Man, this is a busy time of year. Not much posting going on lately. I guess life takes priority and that is okay.
I love icing. I could take the icing and leave the cake sometimes. I love when brownies and cookies have icing. Here is a little cookie with a icing glaze. It is tart and sweet and zesty and most importantly, yummy!
1 1/2 sticks butter, room temperature
1/4 cup sugar
1/4 powdered sugar
2 Tbsp. finely grated lime zest (about 2 limes)
2 Tbsp. freshly squeezed lime juice
1/4 tsp. salt
1 1/2 cups flour
Lime Glaze (recipe below)
Beat butter and both sugars in a electric mixer until light and fluffy, about 3-4 minutes. Scrap down the sides of the bowl as needed. Add lime zest and juice, and salt; beat until combined. Add flour; beat until just combined.
Turn out dough onto a large piece of waxed paper. Using your hands, shape the dough into an 8-inch log; flatten round log into a rectangle log about 1 1/2 inches long and 2 1/2 inches wide. Flatten sides against work surface. Wrap and freeze or refrigerate until dough is firm- at least one hour or overnight.
Preheat oven to 350 degrees.
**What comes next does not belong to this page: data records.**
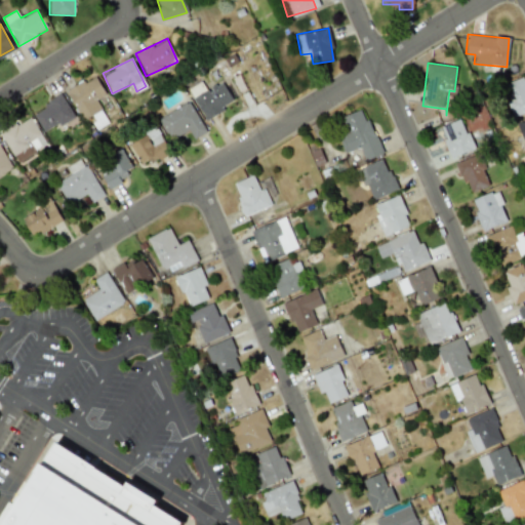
[(66,90),(83,121),(91,116),(97,127),(108,122),(95,101),(106,94),(94,75),(66,90)]
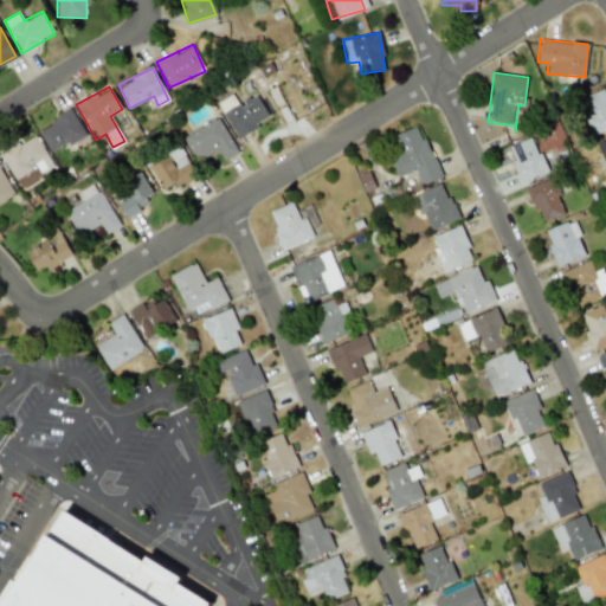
[(592,135),(605,129),(605,90),(605,88),(578,97),(592,135)]
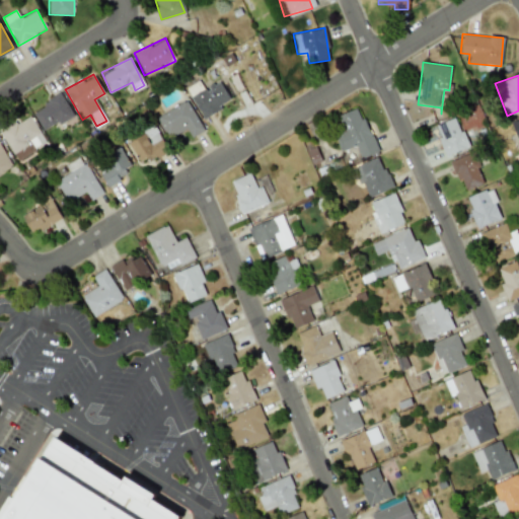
[(201,117),(230,103),(220,80),(191,94),(201,117)]
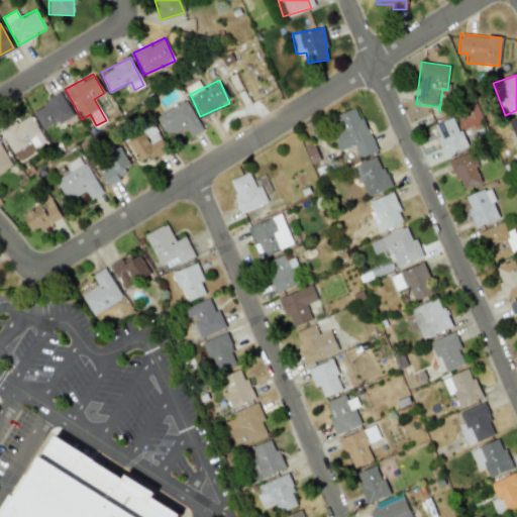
[(42,129),(58,121),(59,123),(73,116),(62,94),(31,109),(42,129)]
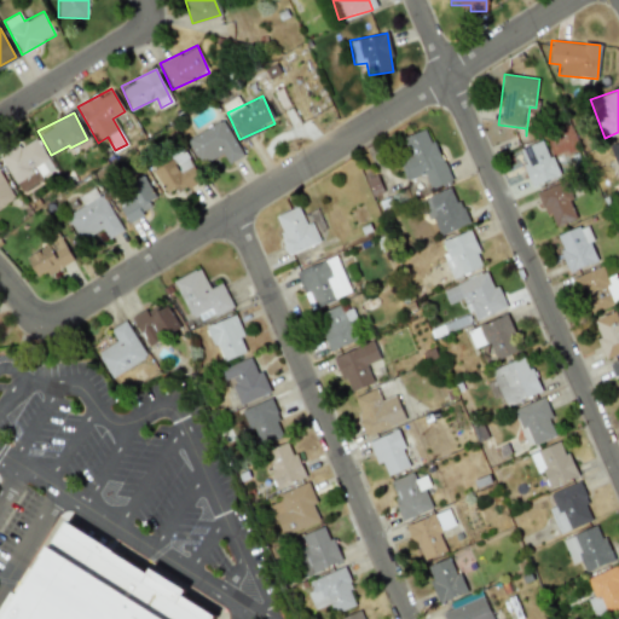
[(241,156),(224,120),(186,138),(198,165),(223,152),(226,163),(241,156)]
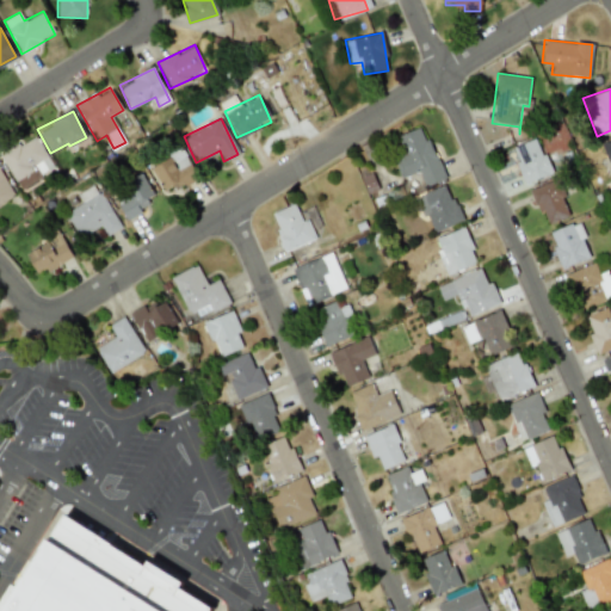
[(397,136),(405,153),(394,156),(402,178),(418,172),(424,186),(443,178),(424,125),(397,136)]
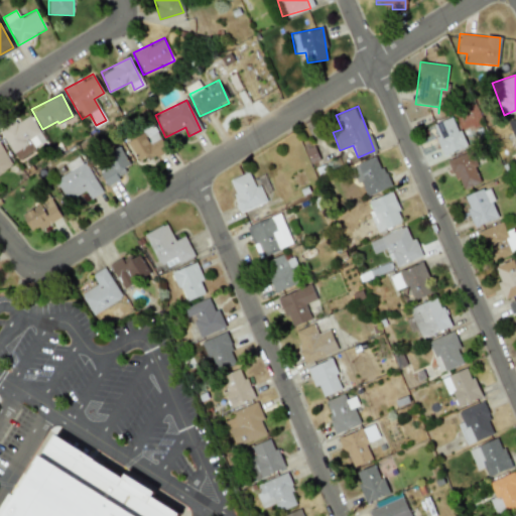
[(45,143),(29,114),(0,130),(16,159),(45,143)]
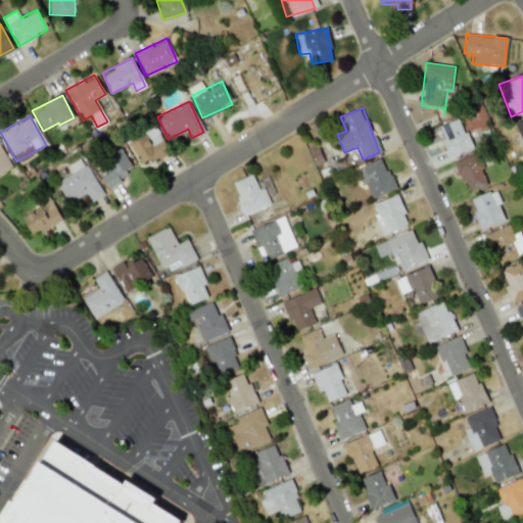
[(438,125),(447,156),(471,150),(461,117),(438,125)]
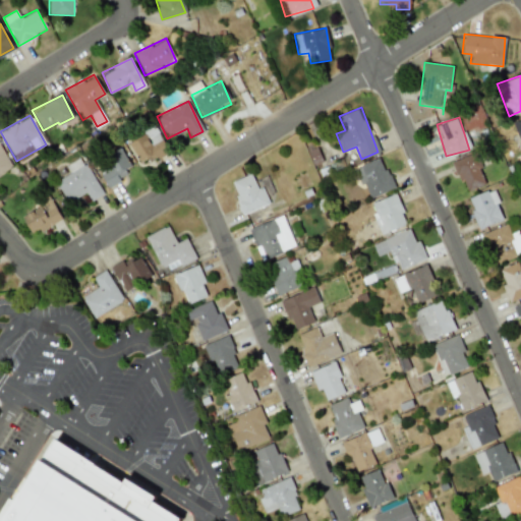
[(168,152),(155,126),(127,140),(137,161),(146,157),(149,163),(168,152)]
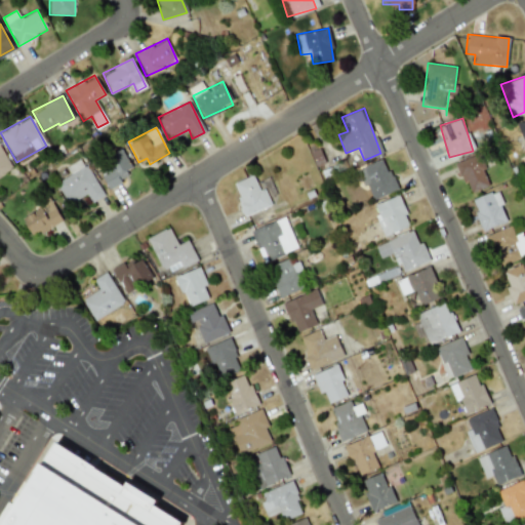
[(0,174),(12,168),(0,146),(0,174)]
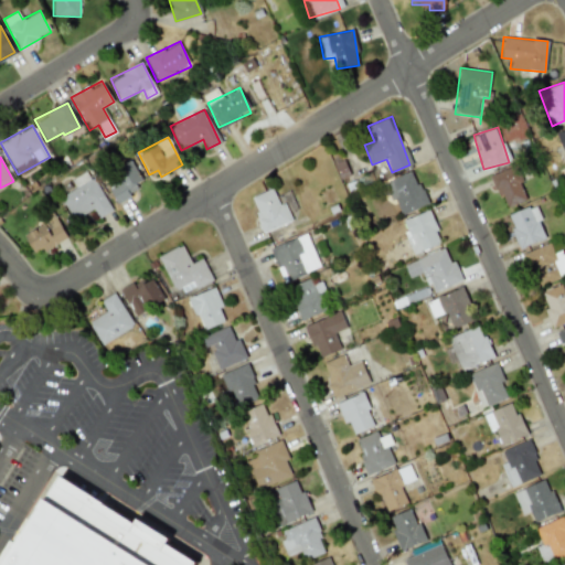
[(117,203),(131,196),(128,191),(144,182),(131,162),(103,179),(117,203)]
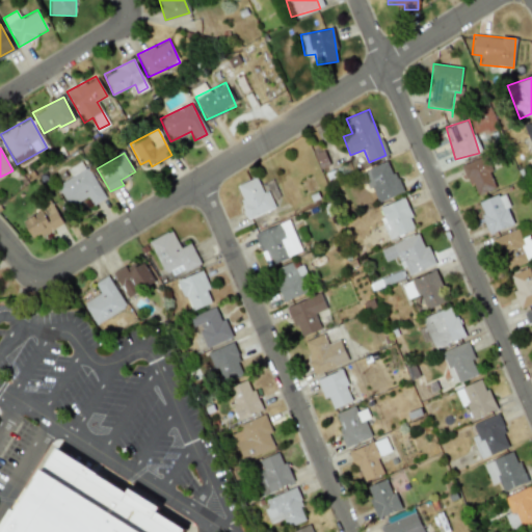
[(462,164),(474,195),(496,188),(484,156),(462,164)]
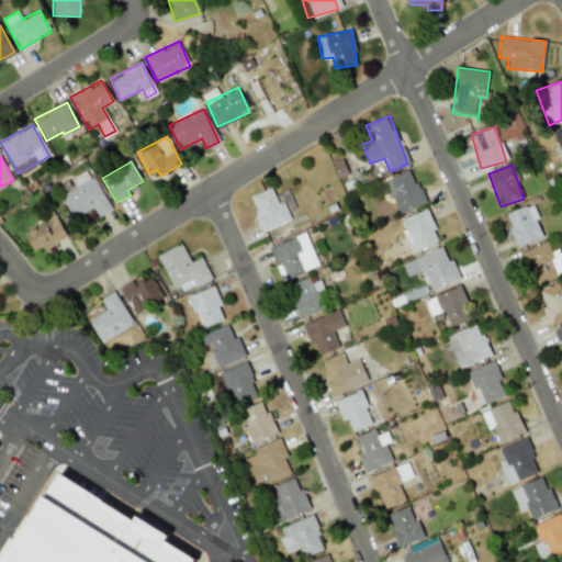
[(72,218),(92,208),(98,216),(110,210),(88,169),(70,178),(75,187),(59,195),(72,218)]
Line baking sheets with parchment paper or Silpats. Using a sharp knife, cut dough into 1/4-inch thick slices. Place dough about 2 inches apart on prepared cookie sheet. Bake, rotating pans halfway through, until cookies are puffed and barely golden, about 15 minutes. Transfer to a wire rack to cook completely. When cool spread with about 1 teaspoon Lime Glaze. Cookies should be eaten same day they are glazed.
3/4 cup powdered sugar
1 Tbsp. plus 2 tsp. fresh lime juice
1 tsp. finely greated lime zest
In a small bowl whisk all ingredients together until spreadable. Mine was a little thin and I had to add more powdered sugar. Make it the consistency you like for glaze. I prefer not runny but still pourable.